Goal of the exercise
Filter the material below down to the lines containing the word "TRIANGLE".

Given information
BEGIN
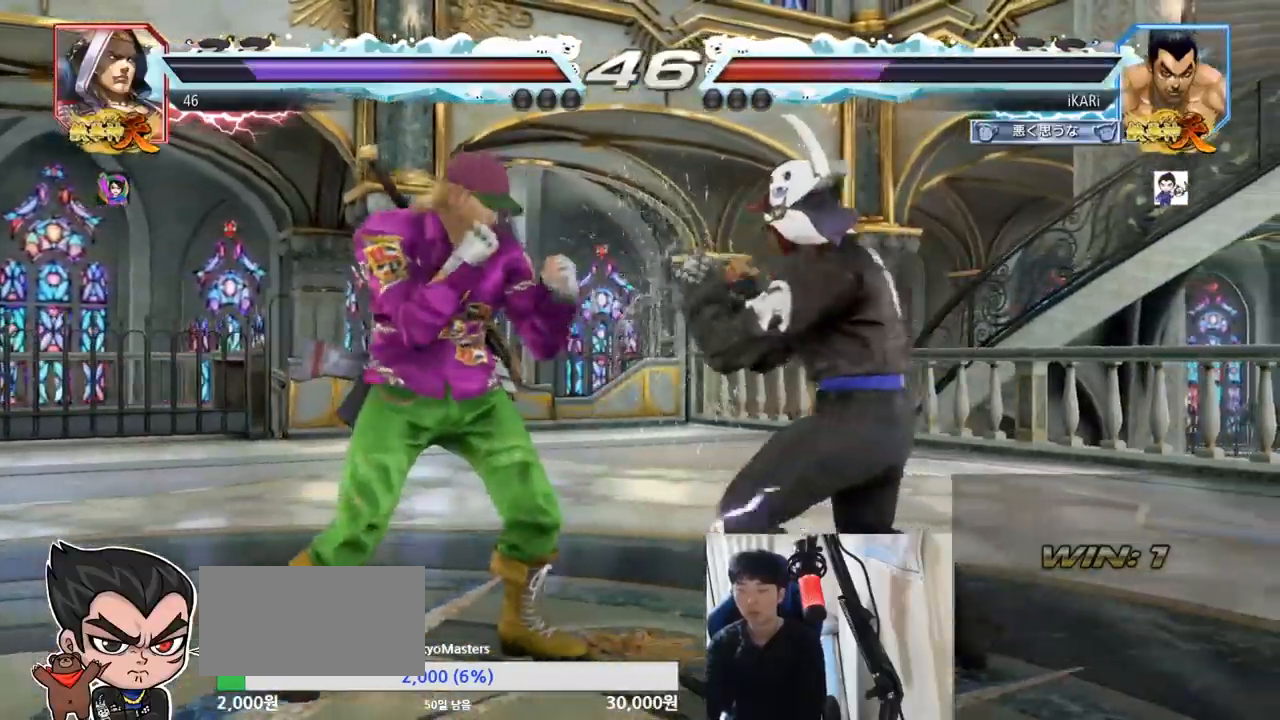
{"buttons": [], "left_stick": "center", "events": [[33, "SQUARE", "up"], [367, "TRIANGLE", "down"], [417, "TRIANGLE", "up"], [433, "TRIANGLE", "down"], [500, "TRIANGLE", "up"]]}
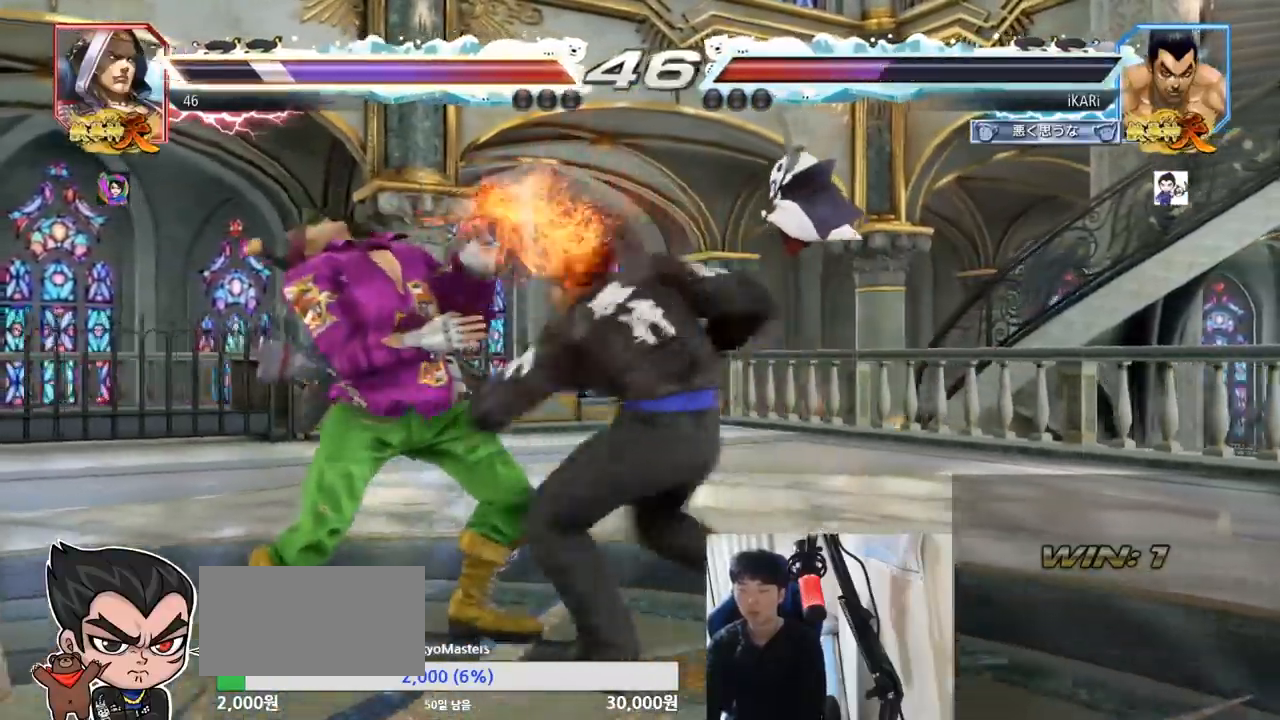
{"buttons": [], "left_stick": "center", "events": [[34, "TRIANGLE", "down"], [100, "TRIANGLE", "up"]]}
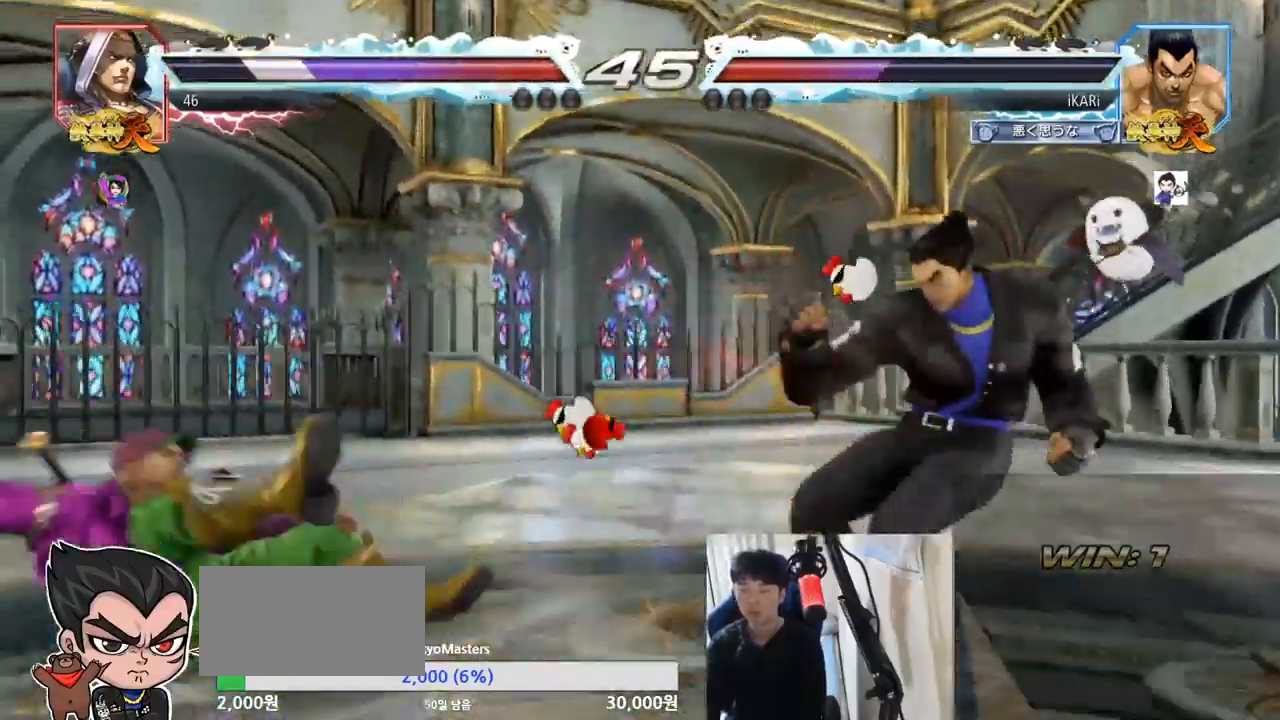
{"buttons": [], "left_stick": "left", "events": [[183, "left_stick", "left"], [267, "left_stick", "down"], [367, "left_stick", "center"], [417, "left_stick", "left"]]}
END
Written response
{"buttons": [], "left_stick": "center", "events": [[33, "SQUARE", "up"], [367, "TRIANGLE", "down"], [417, "TRIANGLE", "up"], [433, "TRIANGLE", "down"], [500, "TRIANGLE", "up"]]}
{"buttons": [], "left_stick": "center", "events": [[34, "TRIANGLE", "down"], [100, "TRIANGLE", "up"]]}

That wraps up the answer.